I won’t attempt to define your Higher Power. That belongs to each person alone. Years of teaching have only confirmed that words always fall short when pointing toward what is essentially wordless. What I offer instead are observations about how it has revealed itself, not as doctrine, but as lived experience.
Higher Power is not something to believe in. It is what emerges as false divisions soften and as exiled parts are allowed back into belonging. Anything we believe about ourselves that is smaller than the truth will eventually be brought into review, not as punishment, but as, perhaps, the point.
It rarely arrives as certainty. More often, it appears as the capacity to continue when you are at the end of your rope. To love without guarantee. To take right action without promise of outcome. To tell the truth even when it dismantles protective masks. Higher Power does not explain atrocity. It prevents numbness in the face of it. It allows us to remain human without anesthesia.
What is uniquely sacred to each individual is not found by escaping the world, but by consenting to be fully present within it. I can say this with authority. Every attempt I have made to bypass reality through avoidance, addiction, fantasy, or spiritual hacks has failed. Not because the world is cruel, but because nothing exists outside of it. Everything, including despair and devotion, is made of the same substance.
Higher Power does not rescue us from reality. It asks us to stay with it. To accept it, question it, and participate in shaping it. Any authority that demands unquestioned belief offers a lazy hope, one that excuses us from responsibility and action. Higher Power does not require belief. It requires participation.
Do not look to Higher Power to extinguish the fires in your life. Look instead for what in you can remain human while the fire burns. Resource that capacity, and from there, do whatever is yours to do to work with the heat.
Higher Power is the source of agency, not its erasure. It feels less like being saved and more like being trusted with the weight of one’s own becoming.
For me, it feels less like a voice and more like a gravity, constantly orienting me back to what matters. It allows no tolerance for the belief that meaning exists somewhere outside of lived experience.
This understanding of Higher Power as participatory rather than passive leads directly to questions of authorship. Not authorship as control or mastery, but as creative responsibility. If Higher Power asks us to participate in shaping reality rather than waiting to be rescued from it, then we must learn how to live inside conditions we did not choose. How to remain faithful to something larger without surrendering discernment. How to act with integrity when external guardrails have collapsed and larger powers no longer model it.
This space will continue to hold long-form writing and audio. Practices that stretch attention rather than fracture it. Inquiry that does not rush toward resolution.

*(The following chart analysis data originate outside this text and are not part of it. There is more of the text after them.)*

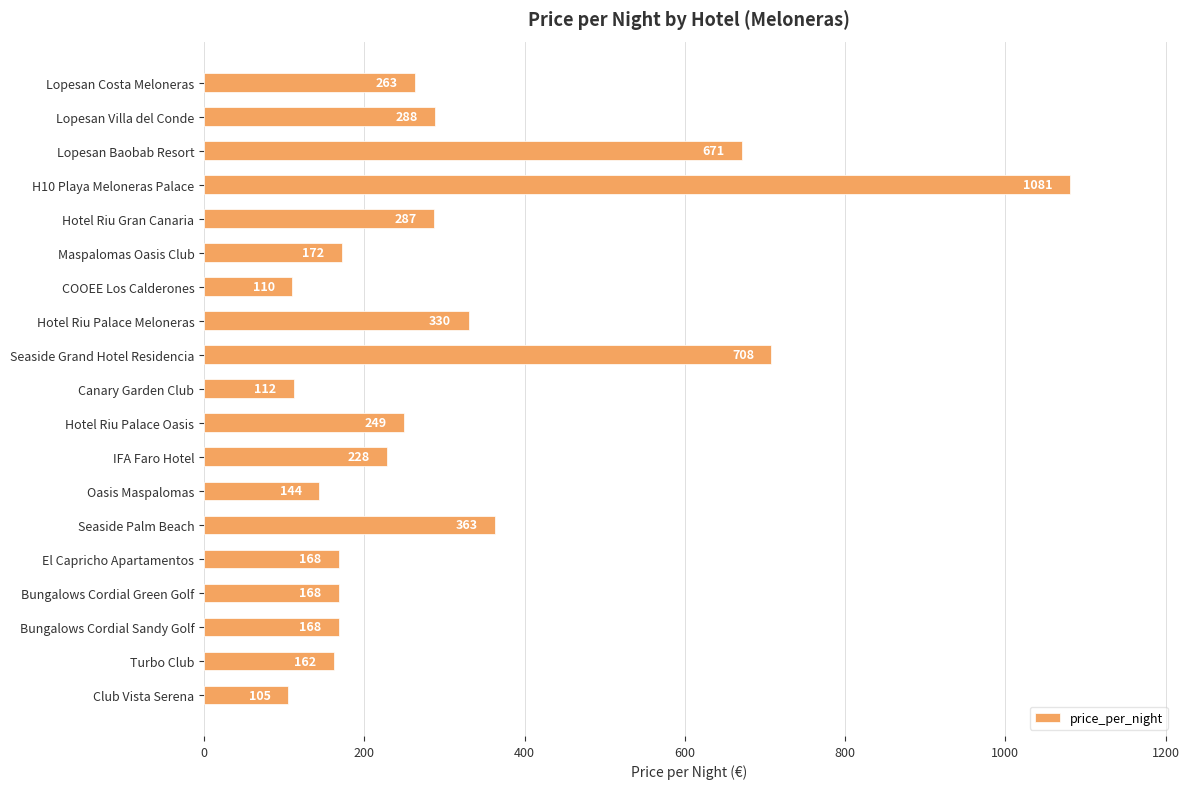

What is the label of the 18th bar from the bottom?

Lopesan Villa del Conde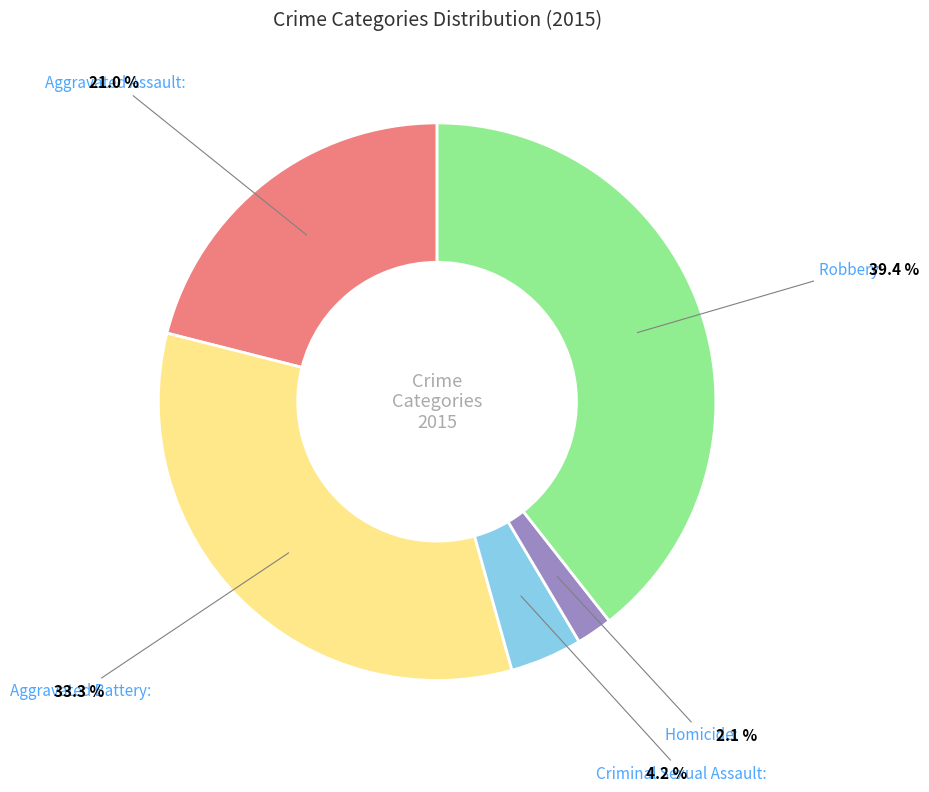

Is there any slice that represents more than half of the pie?

No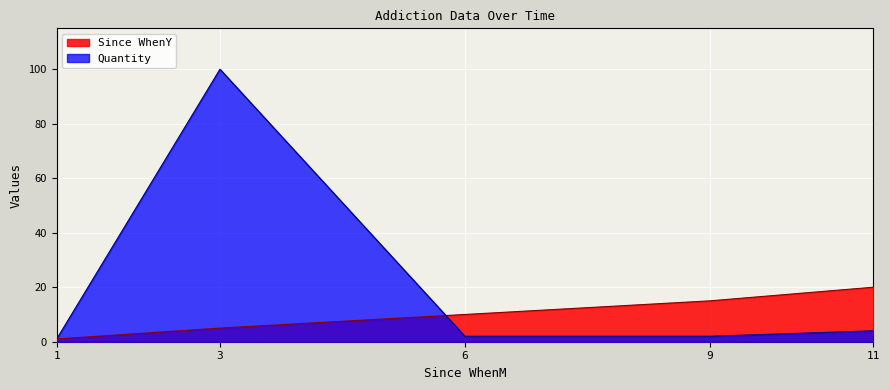

What is the value of the Quantity point at the 3rd from the left?

2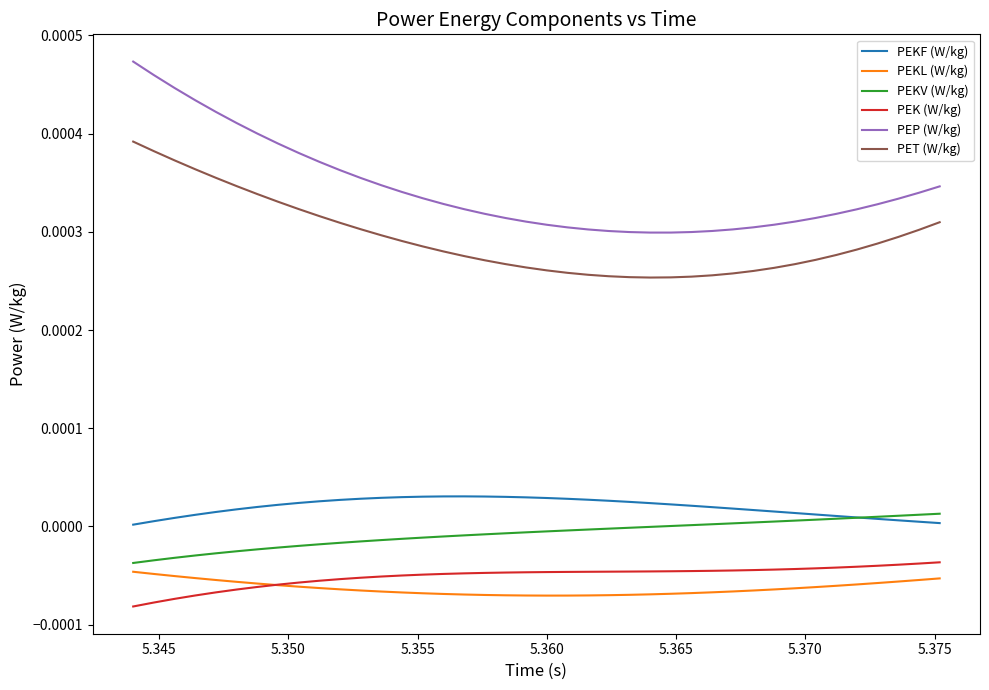

True or false: PET (W/kg) and PEK (W/kg) cross at least once.

False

If I place my trust anywhere, it is in this: that attention still shapes outcomes. That honesty still carries weight. That care still alters what is possible. That remaining in contact with reality, even when it is difficult, is not passive endurance but active devotion.
The fires will continue to burn. The question is not whether we can extinguish them, but whether we can remain human in their presence. Whether we can direct our attention toward what is worth protecting. Whether we can author our lives with integrity when no one is watching and nothing is guaranteed.
May we work not to transcend reality, but to meet it fully. Not to be saved, but to be capable. Not to find meaning elsewhere, but to create it here and now.